Transcribed page contents:

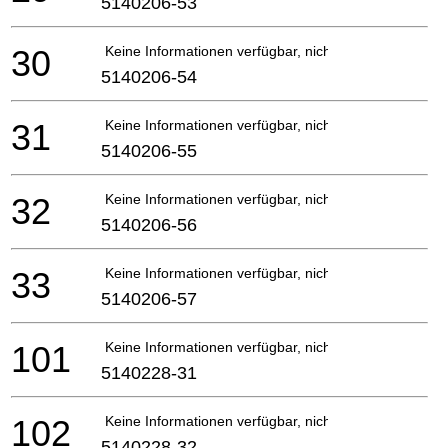
5140206-53
30
Keine Informationen verfügbar, nicht bestellbar
5140206-54
31
Keine Informationen verfügbar, nicht bestellbar
5140206-55
32
Keine Informationen verfügbar, nicht bestellbar
5140206-56
33
Keine Informationen verfügbar, nicht bestellbar
5140206-57
101
Keine Informationen verfügbar, nicht bestellbar
5140228-31
102
Keine Informationen verfügbar, nicht bestellbar
5140228-32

- _What you should do_
A word-for-word copy of the records above is needed, pictures excluded.

- _Answer section_
5140206-53
30
Keine Informationen verfügbar, nicht bestellbar
5140206-54
31
Keine Informationen verfügbar, nicht bestellbar
5140206-55
32
Keine Informationen verfügbar, nicht bestellbar
5140206-56
33
Keine Informationen verfügbar, nicht bestellbar
5140206-57
101
Keine Informationen verfügbar, nicht bestellbar
5140228-31
102
Keine Informationen verfügbar, nicht bestellbar
5140228-32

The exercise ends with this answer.